Date reviewed: Jul 11, 2006 6:30 PM
Nickname: Evest
Review: Your articles are well in place. Ethanol is the way to go. How can I get more information on ethanol production--the cost to produce, store, and transport?
Date reviewed: Jul 8, 2006 2:01 PM
Nickname: BMF BRZ
Review: These IPOs may seem hot at first but are considered to be volatile stocks, with high betas. Investors with short term insights should beware. Another important characteristic is the concentration and low liquidity whcih also means a future discount. On the other hand the inflow of proceeds is crucial, large primary tranches should be preferred to secondary offerings.
Date reviewed: Jul 1, 2006 12:10 AM
Nickname: Jim T.
Review: Any disruptive technology company like Vonage or Godaddy will have rivals that are owned by these major institutional holders: Axa, Fidelity, Vangaurd, Wellington, Barclay's, and State Street. This tag team uses every asset it can, including media mouthpieces to lambast a company and to short the IPO upon open.
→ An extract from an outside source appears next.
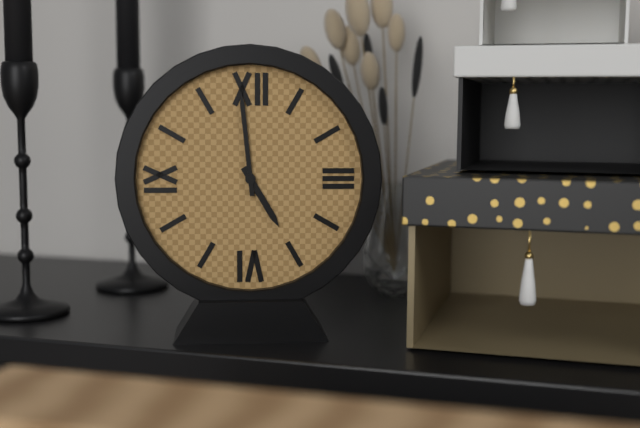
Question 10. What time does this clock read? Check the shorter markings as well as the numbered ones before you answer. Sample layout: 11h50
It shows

Right now Vonage (VG) has been on the NYSE short list since June 5, 2006, because the NYSE market maker has sold more stock than exisits. Shorting and naked shorting by Goldman Sachs (largely owned by the same tag team) did a lot the shorting. But, they weren't the only ones. So, when Godaddy launches their IPO, their biggest rivals (Verisign, Yahoo), which are owned by the same tag team, will do the same thing that they did to Vonage. What needs to happen, rather than just throwing up ones hands and saying "Gee this looks like 1999", is to "look under the hood" of who owns the rivals to the disruptive techology company going public.